● **What is required**
Write out the entries below word for word, starting with the line containing "How many data points are above 0?" and continuing through the end of the entries, with both ends included. Leave the pictures out of your answer.

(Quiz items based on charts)
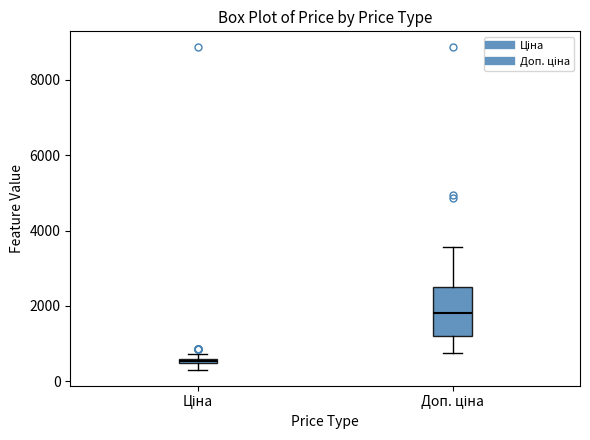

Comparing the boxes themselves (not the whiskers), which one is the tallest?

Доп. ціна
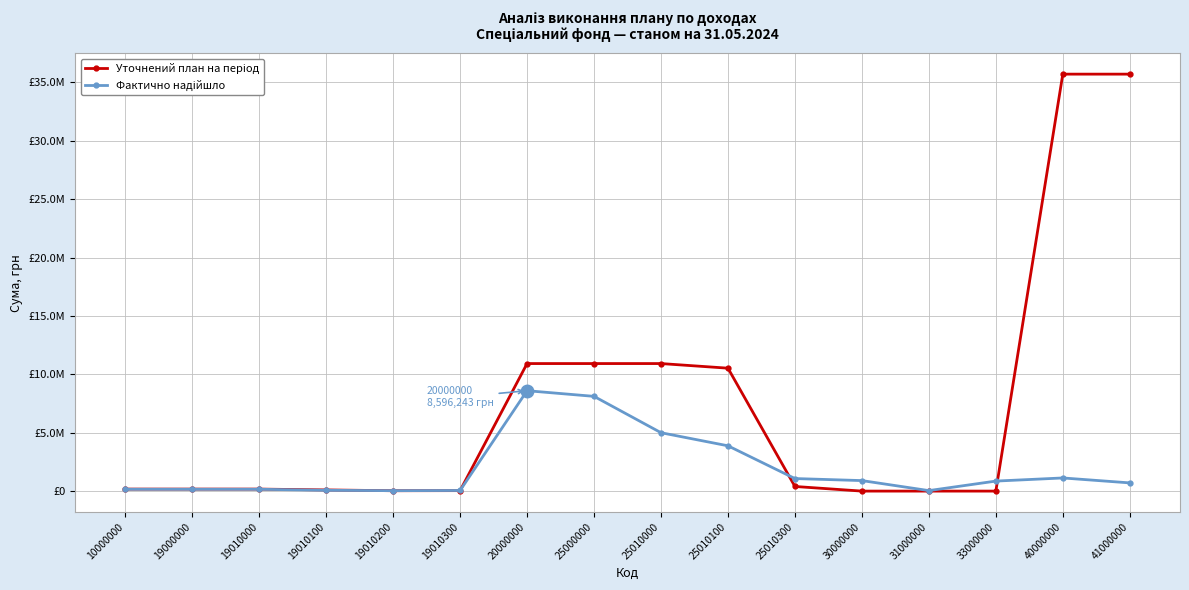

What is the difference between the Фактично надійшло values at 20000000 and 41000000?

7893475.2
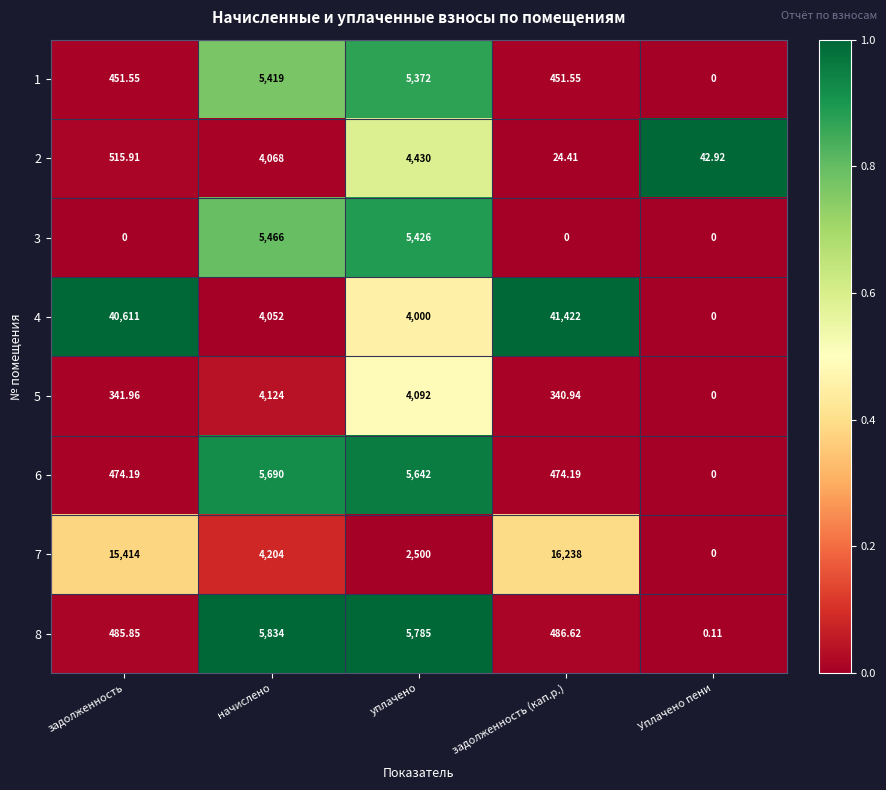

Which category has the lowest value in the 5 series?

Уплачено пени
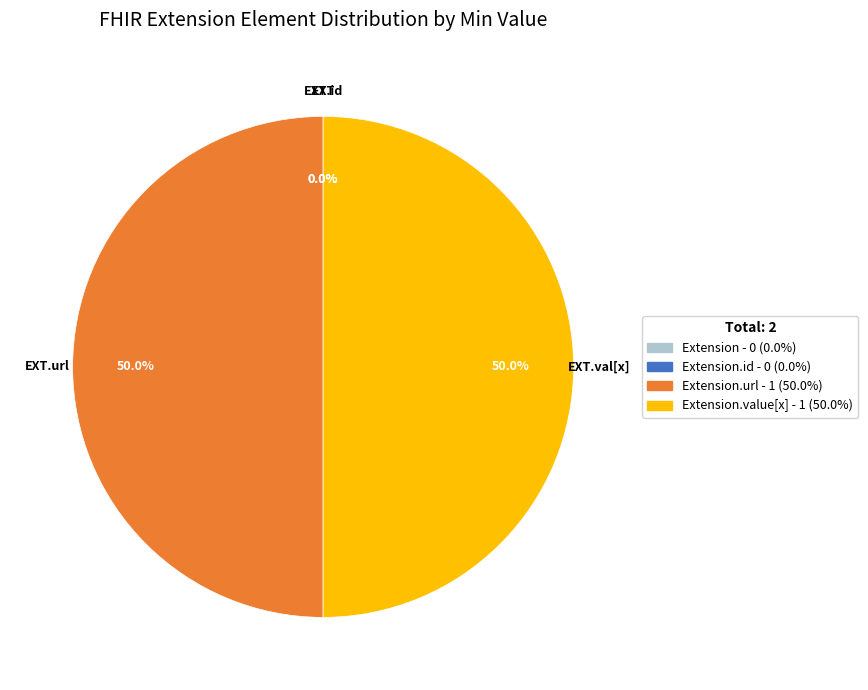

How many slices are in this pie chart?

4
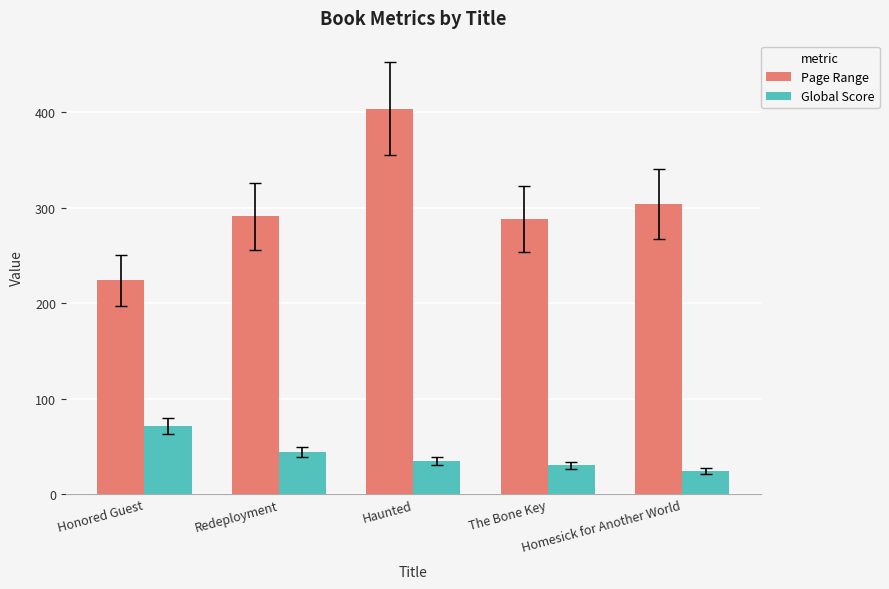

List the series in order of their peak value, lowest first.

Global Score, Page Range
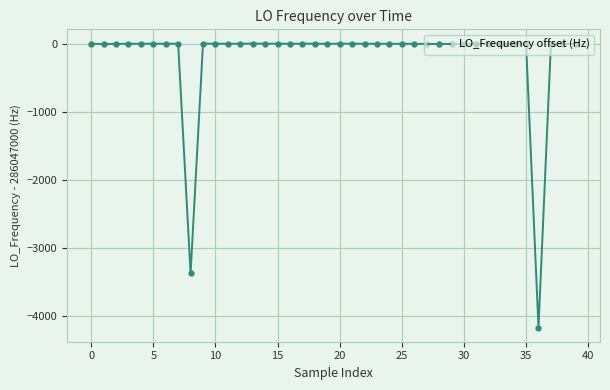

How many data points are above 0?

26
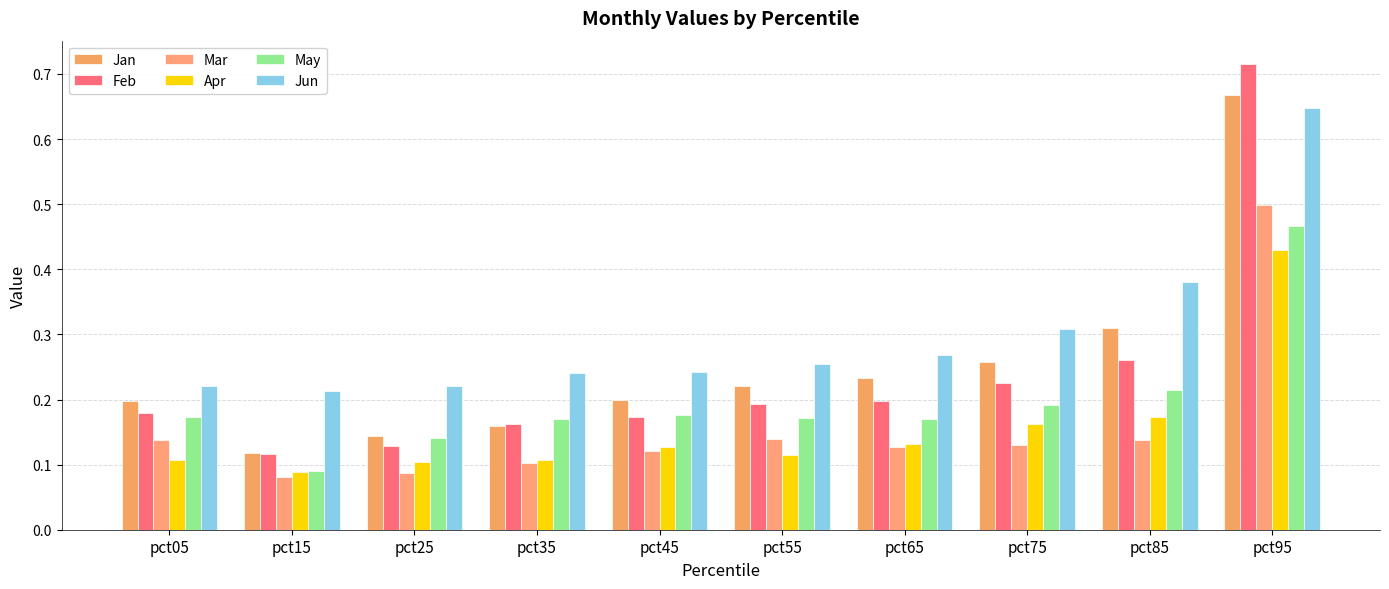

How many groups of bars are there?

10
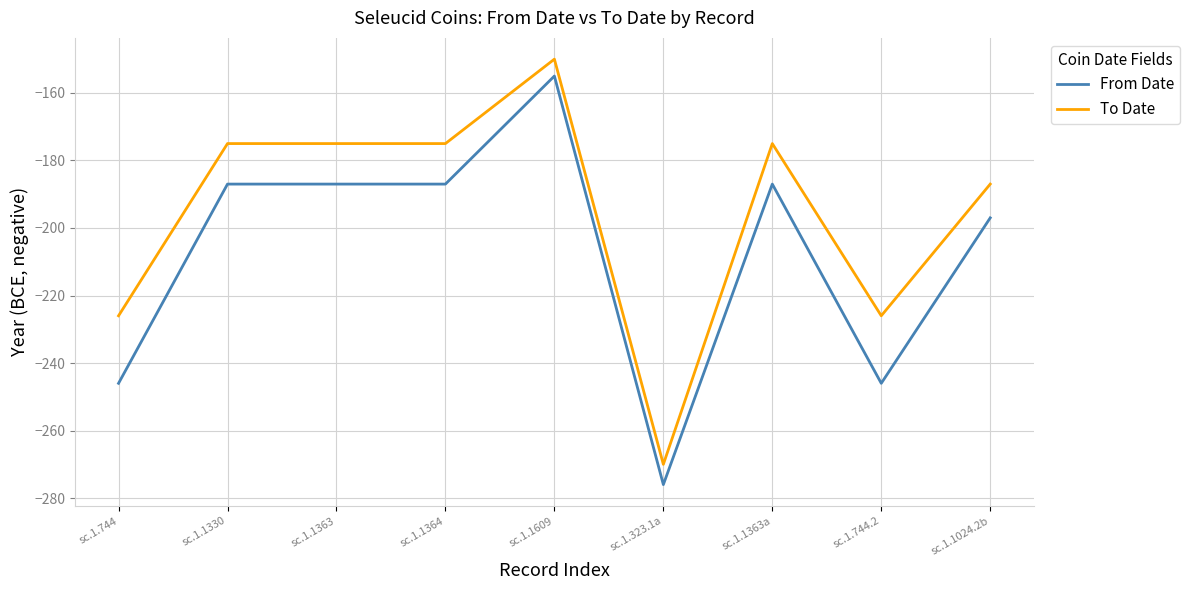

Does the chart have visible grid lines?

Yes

● **Answer to this problem**
How many data points are above 0?

26

How many groups of bars are there?

10

Does the chart have visible grid lines?

Yes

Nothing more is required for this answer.